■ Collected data
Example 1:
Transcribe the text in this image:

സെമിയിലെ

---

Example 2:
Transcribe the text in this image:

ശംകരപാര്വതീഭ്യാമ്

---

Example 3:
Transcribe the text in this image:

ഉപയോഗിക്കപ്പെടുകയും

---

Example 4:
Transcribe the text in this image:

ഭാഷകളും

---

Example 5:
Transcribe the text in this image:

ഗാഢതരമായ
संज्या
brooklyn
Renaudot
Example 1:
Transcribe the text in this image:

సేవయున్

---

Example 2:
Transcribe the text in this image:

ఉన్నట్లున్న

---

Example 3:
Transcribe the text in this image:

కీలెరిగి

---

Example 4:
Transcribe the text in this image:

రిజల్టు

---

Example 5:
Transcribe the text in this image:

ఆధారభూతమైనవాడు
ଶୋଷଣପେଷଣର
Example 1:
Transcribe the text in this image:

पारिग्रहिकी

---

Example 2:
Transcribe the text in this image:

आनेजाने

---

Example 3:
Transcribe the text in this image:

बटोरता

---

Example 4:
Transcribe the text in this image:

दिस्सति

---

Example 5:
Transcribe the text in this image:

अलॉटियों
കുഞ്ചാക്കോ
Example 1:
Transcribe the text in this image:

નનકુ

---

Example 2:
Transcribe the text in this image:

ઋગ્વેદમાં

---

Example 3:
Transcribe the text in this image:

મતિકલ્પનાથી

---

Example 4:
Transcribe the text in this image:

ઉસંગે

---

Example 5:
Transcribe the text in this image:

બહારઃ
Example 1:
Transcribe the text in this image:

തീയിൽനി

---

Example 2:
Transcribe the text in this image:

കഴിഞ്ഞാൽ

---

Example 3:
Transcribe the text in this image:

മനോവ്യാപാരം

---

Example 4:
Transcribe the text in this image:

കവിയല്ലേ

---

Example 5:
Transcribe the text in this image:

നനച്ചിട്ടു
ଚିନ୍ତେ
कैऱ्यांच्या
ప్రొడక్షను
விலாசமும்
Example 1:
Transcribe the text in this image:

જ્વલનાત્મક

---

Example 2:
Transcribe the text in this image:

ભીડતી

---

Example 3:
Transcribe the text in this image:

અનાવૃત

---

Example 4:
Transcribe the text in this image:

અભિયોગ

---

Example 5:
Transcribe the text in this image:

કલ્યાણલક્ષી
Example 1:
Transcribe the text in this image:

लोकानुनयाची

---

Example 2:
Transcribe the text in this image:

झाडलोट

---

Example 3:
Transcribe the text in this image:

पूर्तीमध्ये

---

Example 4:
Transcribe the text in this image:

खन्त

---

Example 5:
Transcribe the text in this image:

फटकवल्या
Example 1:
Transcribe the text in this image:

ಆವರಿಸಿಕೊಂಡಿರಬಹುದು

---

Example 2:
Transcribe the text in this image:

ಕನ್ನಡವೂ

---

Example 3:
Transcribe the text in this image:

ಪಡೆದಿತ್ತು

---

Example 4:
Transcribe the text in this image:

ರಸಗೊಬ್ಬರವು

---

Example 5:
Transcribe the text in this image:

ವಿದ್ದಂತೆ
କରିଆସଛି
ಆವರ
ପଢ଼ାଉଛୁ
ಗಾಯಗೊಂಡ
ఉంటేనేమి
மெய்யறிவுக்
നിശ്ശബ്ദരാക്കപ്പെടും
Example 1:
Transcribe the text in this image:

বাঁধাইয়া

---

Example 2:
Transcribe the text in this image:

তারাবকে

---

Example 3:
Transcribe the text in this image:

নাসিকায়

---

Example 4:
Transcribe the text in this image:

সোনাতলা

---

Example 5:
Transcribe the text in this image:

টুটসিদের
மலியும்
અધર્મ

■ Task description
Write the entries out again in full, exactly as they appear above.

■ Exercise answer
Example 1:
Transcribe the text in this image:

സെമിയിലെ

---

Example 2:
Transcribe the text in this image:

ശംകരപാര്വതീഭ്യാമ്

---

Example 3:
Transcribe the text in this image:

ഉപയോഗിക്കപ്പെടുകയും

---

Example 4:
Transcribe the text in this image:

ഭാഷകളും

---

Example 5:
Transcribe the text in this image:

ഗാഢതരമായ
संज्या
brooklyn
Renaudot
Example 1:
Transcribe the text in this image:

సేవయున్

---

Example 2:
Transcribe the text in this image:

ఉన్నట్లున్న

---

Example 3:
Transcribe the text in this image:

కీలెరిగి

---

Example 4:
Transcribe the text in this image:

రిజల్టు

---

Example 5:
Transcribe the text in this image:

ఆధారభూతమైనవాడు
ଶୋଷଣପେଷଣର
Example 1:
Transcribe the text in this image:

पारिग्रहिकी

---

Example 2:
Transcribe the text in this image:

आनेजाने

---

Example 3:
Transcribe the text in this image:

बटोरता

---

Example 4:
Transcribe the text in this image:

दिस्सति

---

Example 5:
Transcribe the text in this image:

अलॉटियों
കുഞ്ചാക്കോ
Example 1:
Transcribe the text in this image:

નનકુ

---

Example 2:
Transcribe the text in this image:

ઋગ્વેદમાં

---

Example 3:
Transcribe the text in this image:

મતિકલ્પનાથી

---

Example 4:
Transcribe the text in this image:

ઉસંગે

---

Example 5:
Transcribe the text in this image:

બહારઃ
Example 1:
Transcribe the text in this image:

തീയിൽനി

---

Example 2:
Transcribe the text in this image:

കഴിഞ്ഞാൽ

---

Example 3:
Transcribe the text in this image:

മനോവ്യാപാരം

---

Example 4:
Transcribe the text in this image:

കവിയല്ലേ

---

Example 5:
Transcribe the text in this image:

നനച്ചിട്ടു
ଚିନ୍ତେ
कैऱ्यांच्या
ప్రొడక్షను
விலாசமும்
Example 1:
Transcribe the text in this image:

જ્વલનાત્મક

---

Example 2:
Transcribe the text in this image:

ભીડતી

---

Example 3:
Transcribe the text in this image:

અનાવૃત

---

Example 4:
Transcribe the text in this image:

અભિયોગ

---

Example 5:
Transcribe the text in this image:

કલ્યાણલક્ષી
Example 1:
Transcribe the text in this image:

लोकानुनयाची

---

Example 2:
Transcribe the text in this image:

झाडलोट

---

Example 3:
Transcribe the text in this image:

पूर्तीमध्ये

---

Example 4:
Transcribe the text in this image:

खन्त

---

Example 5:
Transcribe the text in this image:

फटकवल्या
Example 1:
Transcribe the text in this image:

ಆವರಿಸಿಕೊಂಡಿರಬಹುದು

---

Example 2:
Transcribe the text in this image:

ಕನ್ನಡವೂ

---

Example 3:
Transcribe the text in this image:

ಪಡೆದಿತ್ತು

---

Example 4:
Transcribe the text in this image:

ರಸಗೊಬ್ಬರವು

---

Example 5:
Transcribe the text in this image:

ವಿದ್ದಂತೆ
କରିଆସଛି
ಆವರ
ପଢ଼ାଉଛୁ
ಗಾಯಗೊಂಡ
ఉంటేనేమి
மெய்யறிவுக்
നിശ്ശബ്ദരാക്കപ്പെടും
Example 1:
Transcribe the text in this image:

বাঁধাইয়া

---

Example 2:
Transcribe the text in this image:

তারাবকে

---

Example 3:
Transcribe the text in this image:

নাসিকায়

---

Example 4:
Transcribe the text in this image:

সোনাতলা

---

Example 5:
Transcribe the text in this image:

টুটসিদের
மலியும்
અધર્મ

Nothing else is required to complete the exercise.